Start of Block
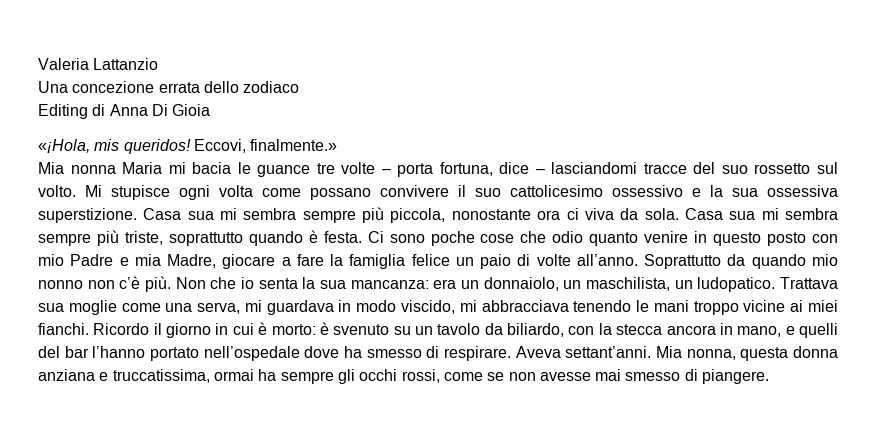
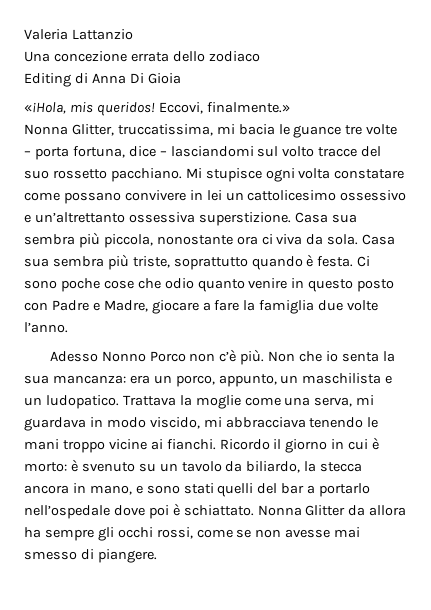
[38,162,163,174] Mia nonna Maria -> [24,124,213,136] Nonna Glitter, truccatissima,
(638, 168) none -> [257,146,315,157] sul volto
[816,162,838,174] [38,185,76,197] sul volto. -> [110,168,182,182] pacchiano.
(253, 191) none -> [334,169,405,179] constatare
[458,185,501,197] il suo -> [189,190,244,201] in lei un
[710,185,758,197] la sua -> [34,212,125,223] un’altrettanto
[220,208,356,223] mi sembra sempre -> [24,234,75,245] sembra
[761,208,839,220] [38,233,91,246] mi sembra sempre -> [52,256,104,267] sembra
[38,254,64,266] mio -> (48, 306) none
[134,254,161,266] mia -> (100, 306) none
[411,254,838,269] [38,280,83,289] felice un paio di volte all’anno. Soprattutto da quando mio nonno -> [318,300,379,311] [24,322,68,333] [49,351,186,362] due volte l’anno. // Adesso Nonno Porco
[483,277,670,291] donnaiolo, un maschilista, -> [175,373,393,387] porco, appunto, un maschilista e
[38,303,64,312] sua -> [179,395,192,406] la
[808,300,839,312] miei -> (163, 444) none
[568,326,595,335] con -> (301, 467) none
(795, 330) none -> [146,483,214,494] sono stati
[92,346,838,361] [38,369,254,383] l’hanno portato nell’ospedale dove ha smesso di respirare. Aveva settant’anni. Mia nonna, questa donna anziana e truccatissima, ormai -> [307,483,371,497] [24,503,407,519] a portarlo nell’ospedale dove poi è schiattato. Nonna Glitter da allora

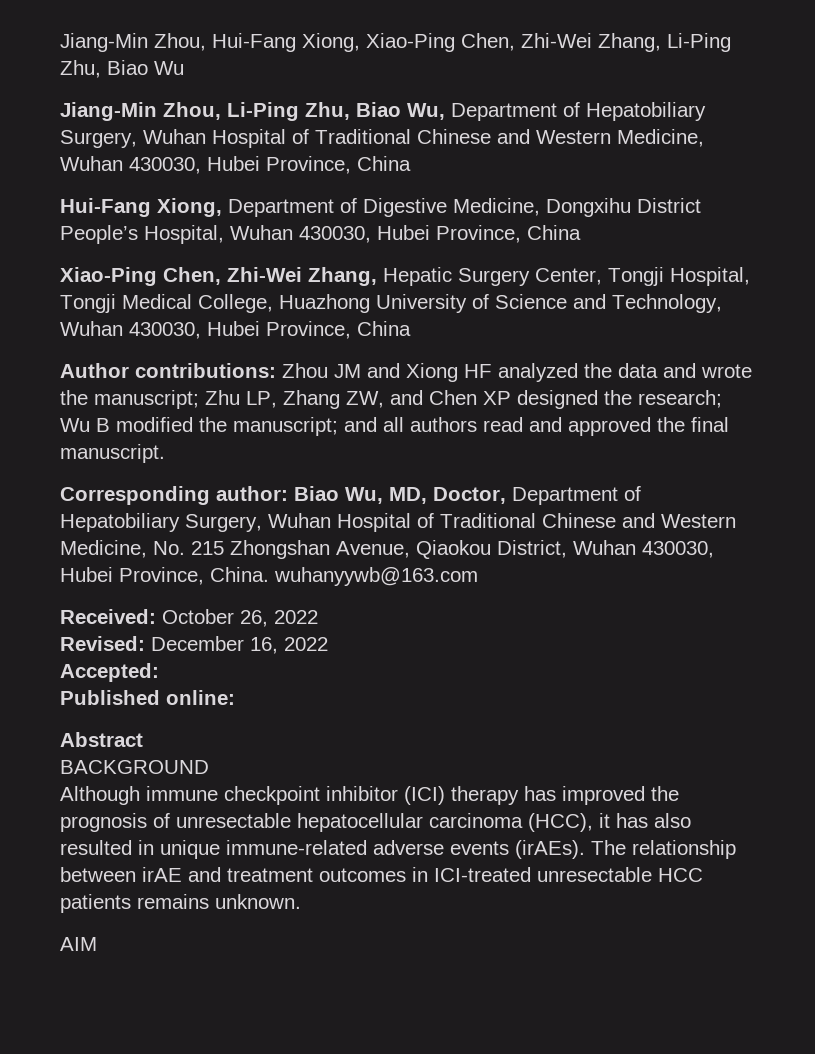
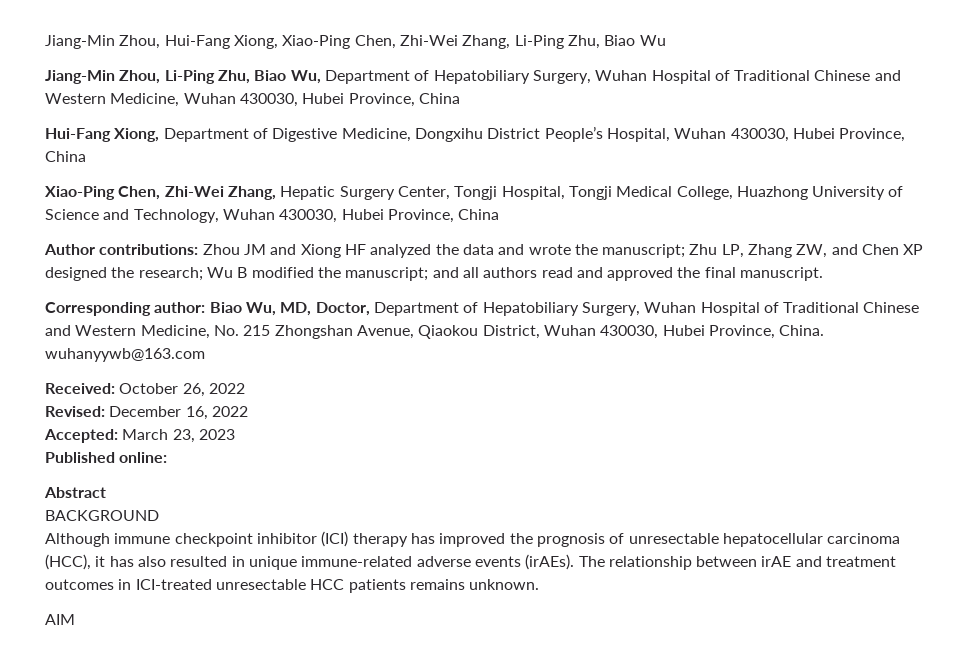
(159, 672) none -> [122,429,235,443] March 23, 2023

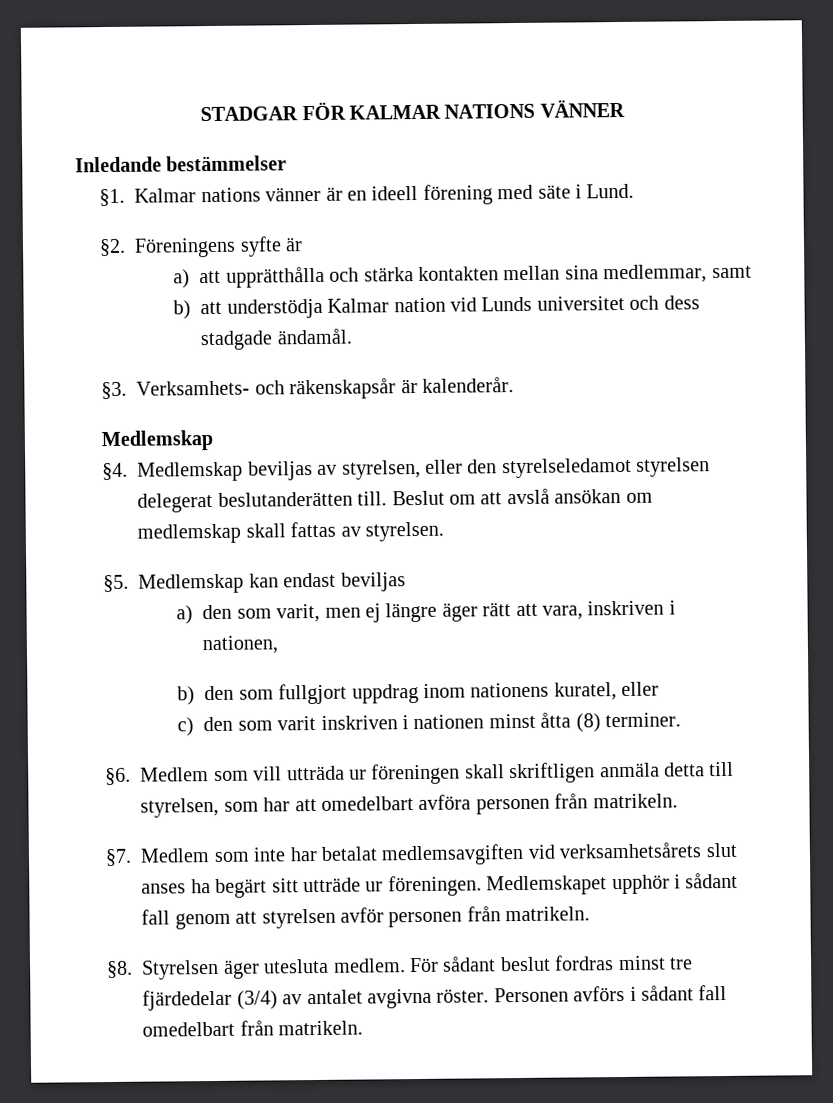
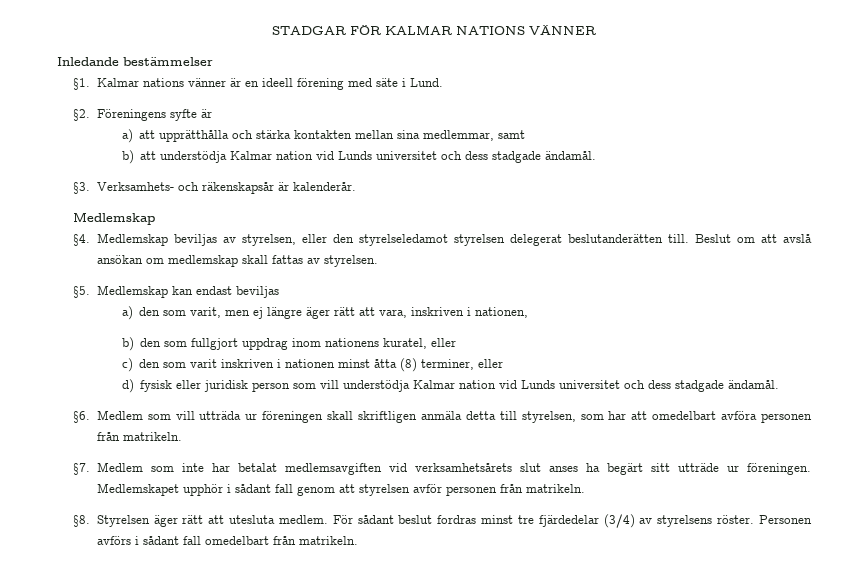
[604,712,681,728] terminer. -> [421,359,504,370] [121,379,780,393] terminer, eller // d) fysisk eller juridisk person som vill understödja Kalmar nation vid Lunds universitet och dess stadgade ändamål.
(260, 969) none -> [182,515,225,524] rätt att
[306,988,432,1009] antalet avgivna -> [657,515,713,527] styrelsens

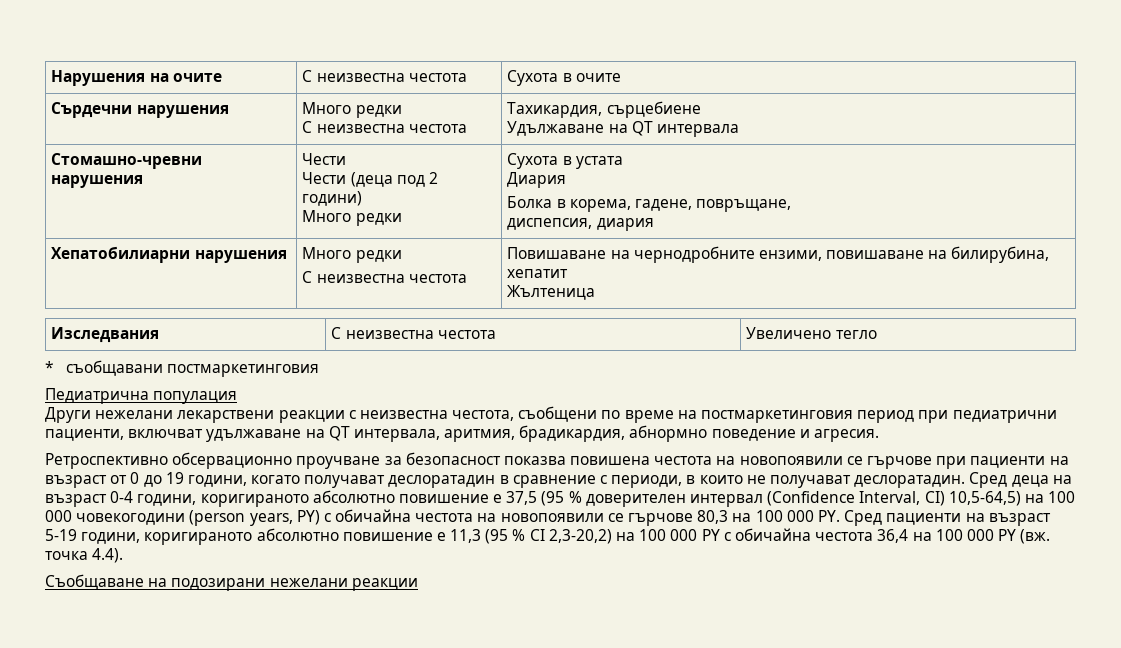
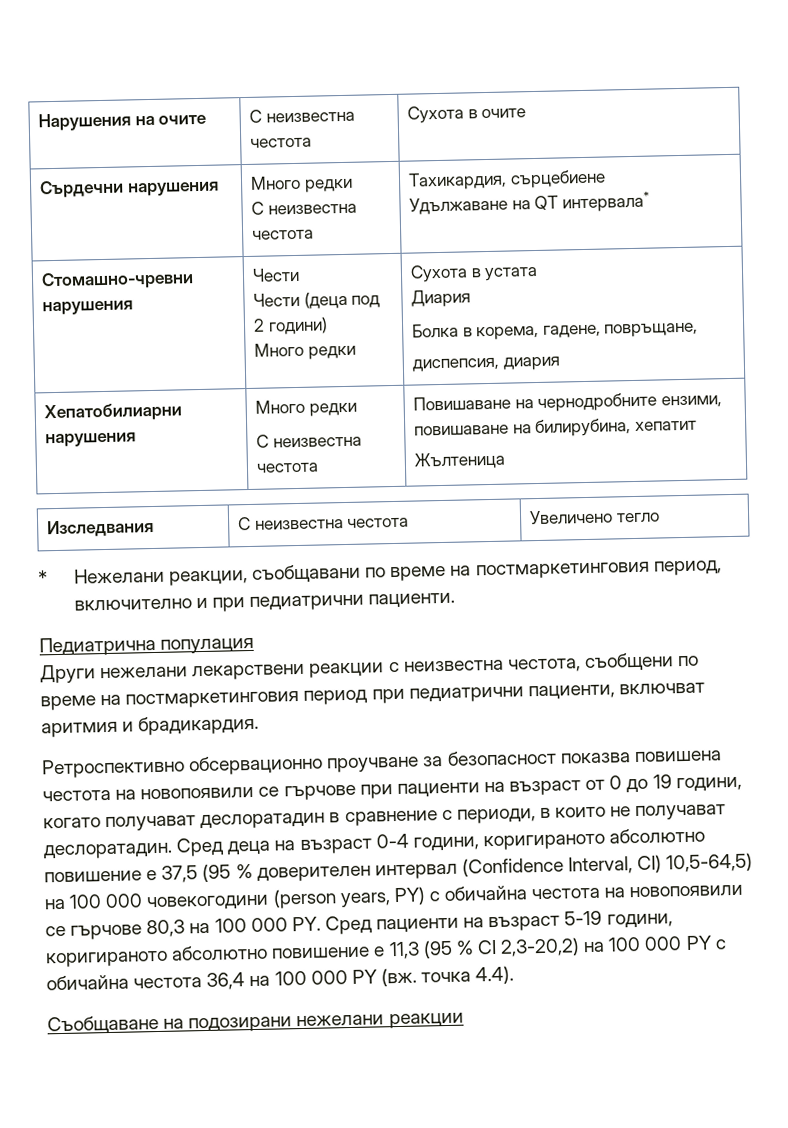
[656,124,739,137] интервала -> [561,191,650,213] интервала*
[66,360,320,377] съобщавани постмаркетинговия -> [73,560,722,586] [73,592,456,612] Нежелани реакции, съобщавани по време на постмаркетинговия период, включително и при педиатрични пациенти.
[206,425,880,442] удължаване на QT интервала, аритмия, брадикардия, aбнормно поведение и агресия. -> [41,714,260,738] аритмия и брадикардия.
End of Block
- Exercise description:
Through to the final line, copy the material above exactly and skip the images.

- Written answer:
[38,162,163,174] Mia nonna Maria -> [24,124,213,136] Nonna Glitter, truccatissima,
(638, 168) none -> [257,146,315,157] sul volto
[816,162,838,174] [38,185,76,197] sul volto. -> [110,168,182,182] pacchiano.
(253, 191) none -> [334,169,405,179] constatare
[458,185,501,197] il suo -> [189,190,244,201] in lei un
[710,185,758,197] la sua -> [34,212,125,223] un’altrettanto
[220,208,356,223] mi sembra sempre -> [24,234,75,245] sembra
[761,208,839,220] [38,233,91,246] mi sembra sempre -> [52,256,104,267] sembra
[38,254,64,266] mio -> (48, 306) none
[134,254,161,266] mia -> (100, 306) none
[411,254,838,269] [38,280,83,289] felice un paio di volte all’anno. Soprattutto da quando mio nonno -> [318,300,379,311] [24,322,68,333] [49,351,186,362] due volte l’anno. // Adesso Nonno Porco
[483,277,670,291] donnaiolo, un maschilista, -> [175,373,393,387] porco, appunto, un maschilista e
[38,303,64,312] sua -> [179,395,192,406] la
[808,300,839,312] miei -> (163, 444) none
[568,326,595,335] con -> (301, 467) none
(795, 330) none -> [146,483,214,494] sono stati
[92,346,838,361] [38,369,254,383] l’hanno portato nell’ospedale dove ha smesso di respirare. Aveva settant’anni. Mia nonna, questa donna anziana e truccatissima, ormai -> [307,483,371,497] [24,503,407,519] a portarlo nell’ospedale dove poi è schiattato. Nonna Glitter da allora

(159, 672) none -> [122,429,235,443] March 23, 2023

[604,712,681,728] terminer. -> [421,359,504,370] [121,379,780,393] terminer, eller // d) fysisk eller juridisk person som vill understödja Kalmar nation vid Lunds universitet och dess stadgade ändamål.
(260, 969) none -> [182,515,225,524] rätt att
[306,988,432,1009] antalet avgivna -> [657,515,713,527] styrelsens

[656,124,739,137] интервала -> [561,191,650,213] интервала*
[66,360,320,377] съобщавани постмаркетинговия -> [73,560,722,586] [73,592,456,612] Нежелани реакции, съобщавани по време на постмаркетинговия период, включително и при педиатрични пациенти.
[206,425,880,442] удължаване на QT интервала, аритмия, брадикардия, aбнормно поведение и агресия. -> [41,714,260,738] аритмия и брадикардия.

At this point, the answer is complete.